TASK PROMPT — For the string "existing", find every matching line in the records and copy it.

DATA SHOWN —
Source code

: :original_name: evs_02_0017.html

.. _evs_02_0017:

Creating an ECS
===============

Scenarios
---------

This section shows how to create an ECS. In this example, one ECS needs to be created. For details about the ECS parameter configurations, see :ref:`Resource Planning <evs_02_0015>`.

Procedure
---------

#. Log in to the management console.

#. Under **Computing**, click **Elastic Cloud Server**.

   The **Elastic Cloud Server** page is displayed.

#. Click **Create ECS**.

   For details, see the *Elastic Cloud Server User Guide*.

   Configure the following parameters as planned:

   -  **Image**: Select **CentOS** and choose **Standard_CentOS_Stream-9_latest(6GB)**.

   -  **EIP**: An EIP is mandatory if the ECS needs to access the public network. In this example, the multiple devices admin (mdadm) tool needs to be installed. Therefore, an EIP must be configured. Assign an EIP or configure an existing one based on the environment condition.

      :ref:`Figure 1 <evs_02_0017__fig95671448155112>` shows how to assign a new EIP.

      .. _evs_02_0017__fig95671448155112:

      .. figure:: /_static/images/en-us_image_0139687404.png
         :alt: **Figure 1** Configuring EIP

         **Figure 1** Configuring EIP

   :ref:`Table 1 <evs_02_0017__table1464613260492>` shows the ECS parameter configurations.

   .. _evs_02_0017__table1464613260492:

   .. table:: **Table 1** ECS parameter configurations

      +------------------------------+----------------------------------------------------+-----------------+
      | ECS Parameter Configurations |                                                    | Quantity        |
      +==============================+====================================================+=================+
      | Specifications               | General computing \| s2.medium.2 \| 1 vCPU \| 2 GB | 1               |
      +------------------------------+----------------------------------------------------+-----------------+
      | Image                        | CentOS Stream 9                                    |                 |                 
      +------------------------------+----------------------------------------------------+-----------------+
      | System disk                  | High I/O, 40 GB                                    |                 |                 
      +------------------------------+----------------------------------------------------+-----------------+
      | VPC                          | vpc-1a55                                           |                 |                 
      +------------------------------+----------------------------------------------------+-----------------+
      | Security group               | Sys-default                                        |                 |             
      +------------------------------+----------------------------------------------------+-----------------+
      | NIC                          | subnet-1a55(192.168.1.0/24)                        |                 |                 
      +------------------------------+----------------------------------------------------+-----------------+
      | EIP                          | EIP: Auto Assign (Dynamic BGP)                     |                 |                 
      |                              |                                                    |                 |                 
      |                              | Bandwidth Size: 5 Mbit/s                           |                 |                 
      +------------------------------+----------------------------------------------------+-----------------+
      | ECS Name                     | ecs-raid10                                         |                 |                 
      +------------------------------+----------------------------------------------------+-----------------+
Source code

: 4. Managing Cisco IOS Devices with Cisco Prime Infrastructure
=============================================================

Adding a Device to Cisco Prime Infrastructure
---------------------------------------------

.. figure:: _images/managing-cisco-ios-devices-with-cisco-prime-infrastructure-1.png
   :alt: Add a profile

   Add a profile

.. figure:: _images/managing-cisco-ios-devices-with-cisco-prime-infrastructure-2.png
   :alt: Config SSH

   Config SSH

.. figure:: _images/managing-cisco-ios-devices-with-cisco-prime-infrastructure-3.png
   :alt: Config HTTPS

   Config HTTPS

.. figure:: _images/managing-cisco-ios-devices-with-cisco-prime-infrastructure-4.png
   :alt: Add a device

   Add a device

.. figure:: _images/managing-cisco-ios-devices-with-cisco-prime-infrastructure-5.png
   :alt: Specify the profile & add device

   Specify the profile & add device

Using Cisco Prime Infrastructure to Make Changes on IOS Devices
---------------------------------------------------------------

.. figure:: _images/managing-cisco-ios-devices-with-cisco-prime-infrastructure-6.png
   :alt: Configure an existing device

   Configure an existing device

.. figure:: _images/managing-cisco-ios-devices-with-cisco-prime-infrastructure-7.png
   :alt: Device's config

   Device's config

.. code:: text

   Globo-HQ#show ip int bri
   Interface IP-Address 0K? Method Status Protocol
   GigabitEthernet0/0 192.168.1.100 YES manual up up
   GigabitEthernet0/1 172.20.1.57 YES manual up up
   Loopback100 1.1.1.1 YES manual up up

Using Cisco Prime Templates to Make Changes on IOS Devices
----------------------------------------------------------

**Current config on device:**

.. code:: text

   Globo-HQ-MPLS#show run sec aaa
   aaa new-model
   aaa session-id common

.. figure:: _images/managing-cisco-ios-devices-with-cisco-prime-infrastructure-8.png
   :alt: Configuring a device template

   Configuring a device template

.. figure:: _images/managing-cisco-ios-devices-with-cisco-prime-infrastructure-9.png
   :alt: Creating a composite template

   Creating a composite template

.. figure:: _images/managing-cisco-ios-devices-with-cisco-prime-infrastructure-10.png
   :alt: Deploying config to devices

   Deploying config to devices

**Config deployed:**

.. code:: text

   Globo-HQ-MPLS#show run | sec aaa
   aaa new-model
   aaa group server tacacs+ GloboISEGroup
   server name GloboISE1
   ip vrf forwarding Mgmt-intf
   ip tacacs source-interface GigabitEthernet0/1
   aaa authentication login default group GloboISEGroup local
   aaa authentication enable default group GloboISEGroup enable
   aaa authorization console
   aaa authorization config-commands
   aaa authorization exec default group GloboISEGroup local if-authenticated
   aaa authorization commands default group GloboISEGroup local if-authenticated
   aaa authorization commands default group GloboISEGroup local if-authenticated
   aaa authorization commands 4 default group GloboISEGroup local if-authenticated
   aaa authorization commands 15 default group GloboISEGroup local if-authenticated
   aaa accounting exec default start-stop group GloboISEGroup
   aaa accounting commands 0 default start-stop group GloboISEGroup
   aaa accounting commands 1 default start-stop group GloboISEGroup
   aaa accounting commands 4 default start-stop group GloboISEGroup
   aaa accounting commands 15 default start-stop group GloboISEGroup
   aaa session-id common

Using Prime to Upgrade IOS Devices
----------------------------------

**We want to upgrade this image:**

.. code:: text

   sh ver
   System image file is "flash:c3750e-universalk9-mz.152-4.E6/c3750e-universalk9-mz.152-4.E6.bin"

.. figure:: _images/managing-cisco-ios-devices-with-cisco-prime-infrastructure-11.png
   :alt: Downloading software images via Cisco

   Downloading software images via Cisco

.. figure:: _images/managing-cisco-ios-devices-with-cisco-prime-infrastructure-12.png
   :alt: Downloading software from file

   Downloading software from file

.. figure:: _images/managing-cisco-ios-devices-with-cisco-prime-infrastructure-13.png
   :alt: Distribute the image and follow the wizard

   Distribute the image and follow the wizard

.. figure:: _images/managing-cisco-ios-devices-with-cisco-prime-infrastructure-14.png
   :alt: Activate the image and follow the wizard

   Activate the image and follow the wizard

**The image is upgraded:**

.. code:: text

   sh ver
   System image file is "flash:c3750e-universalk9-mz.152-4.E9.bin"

RESPONSE BELOW —
   -  **EIP**: An EIP is mandatory if the ECS needs to access the public network. In this example, the multiple devices admin (mdadm) tool needs to be installed. Therefore, an EIP must be configured. Assign an EIP or configure an existing one based on the environment condition.
   :alt: Configure an existing device
   Configure an existing device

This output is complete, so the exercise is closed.